The Reestablishment said their way was the only way to fix things. Now so many people are dead that the survivors are whispering war – and The Reestablishment has changed its mind. Maybe Juliette is more than a tortured soul stuffed into a poisonous body. Maybe she’s exactly what they need right now.
Shatter Me is fun to read in a predictable white dystopian romance sort of way. If you pick this up, just know what you are getting. This is a whole lot of Divergent. The world as we know it is gone, there’s a whole new power in control, and everyone is eating reconstituted soy.
The pace is really fast, so the book is hard to put down. The narrative starts as Juliette’s journal, so there’s a lot of
crossed out sections and “purple prose.” Take it or leave it. I think it added to her stream of consciousness, but a lot of people don’t care for that type of writing. I think it works in this instance.
However, there are a few problems I did have.
- In the beginning of the book, and in the summary, Juliette says she’s not been touched for 264 days. Then later, it becomes 3 years. The timeline doesn’t match up, and I can’t figure out where the jump from less than a year to 3 years comes from.
- I find the whole “We never spoke but I’ve been searching for you always” and “You’re the only one who ever cared” childhood drama to be a little creepy stalkerish. It is a bit extreme, even for two troubled kids. I get this is a dystopian romance, but come on.
- I think my biggest disappointment, though, was that this was just another dystopia with white leads. (I wrote that sentence 5 different times.) I’ve been trying to read more diverse books, and to kick off #ReadWomen, I really wanted to choose something with a POC author. Then I got into the story and all Juliette talks about is how blue Adam’s eyes are.

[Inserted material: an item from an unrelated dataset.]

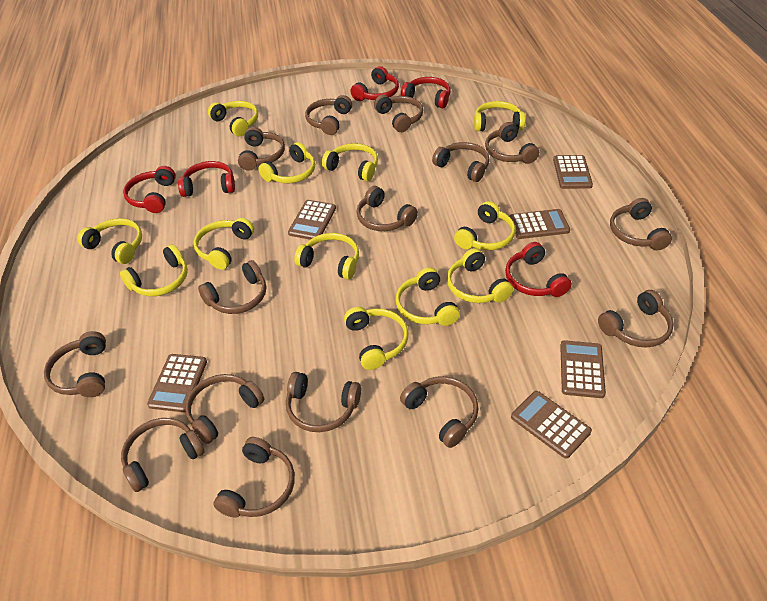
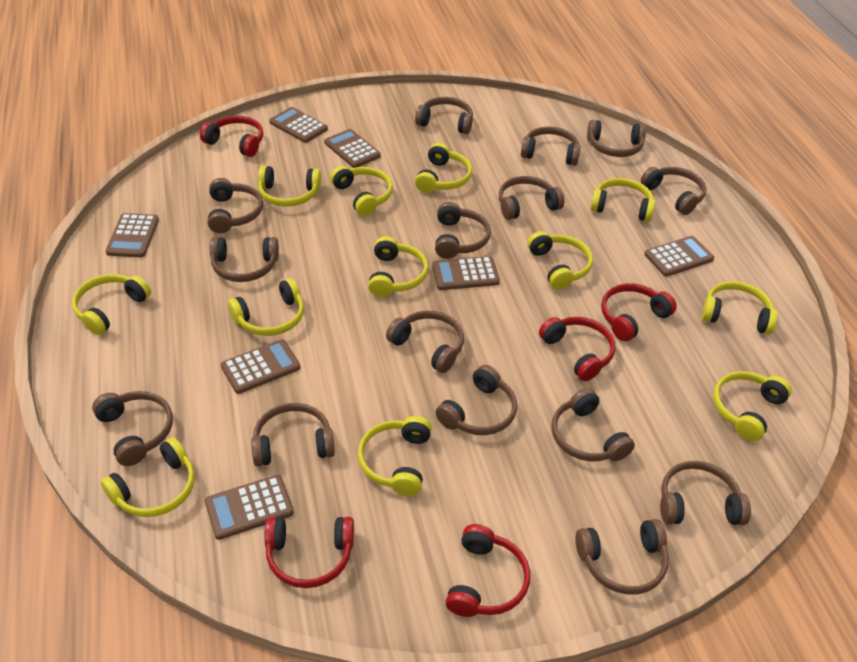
brown calculator: 6 -> 7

Now, I’m not saying POC authors can’t write white characters…and white authors can’t write diverse characters (with lots and lots of research, please), but we need more diverse leads, so I think the story fell short by making them just like every other similar couple.
Even with those three faults, Shatter Me was captivating enough to read the rest of the series. What can I say? As overdone as they are, I’m still a sucker for dystopian romance.